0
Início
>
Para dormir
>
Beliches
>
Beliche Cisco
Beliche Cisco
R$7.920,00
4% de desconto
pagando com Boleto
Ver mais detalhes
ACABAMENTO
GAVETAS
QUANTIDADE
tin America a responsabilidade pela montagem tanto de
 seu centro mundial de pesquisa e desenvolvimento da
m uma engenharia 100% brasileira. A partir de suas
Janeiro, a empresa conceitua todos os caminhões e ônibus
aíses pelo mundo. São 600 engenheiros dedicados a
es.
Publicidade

● ● ● ●

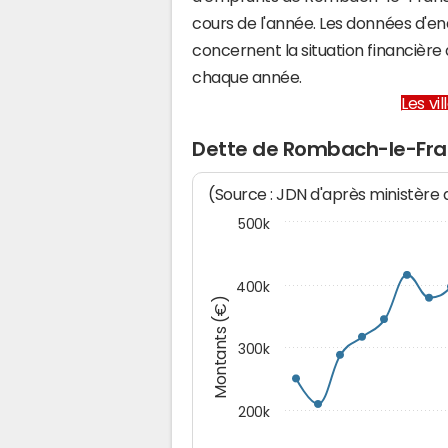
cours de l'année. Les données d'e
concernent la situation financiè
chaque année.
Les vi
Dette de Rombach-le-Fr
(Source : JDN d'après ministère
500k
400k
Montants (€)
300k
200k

● ● ● ●

▶ Exercise
From the records above, print exactly the lines that run from the line with "Para dormir" to the line with "Publicidade", inclusive.

▶ Expected answer
Para dormir
>
Beliches
>
Beliche Cisco
Beliche Cisco
R$7.920,00
4% de desconto
pagando com Boleto
Ver mais detalhes
ACABAMENTO
GAVETAS
QUANTIDADE
tin America a responsabilidade pela montagem tanto de
 seu centro mundial de pesquisa e desenvolvimento da
m uma engenharia 100% brasileira. A partir de suas
Janeiro, a empresa conceitua todos os caminhões e ônibus
aíses pelo mundo. São 600 engenheiros dedicados a
es.
Publicidade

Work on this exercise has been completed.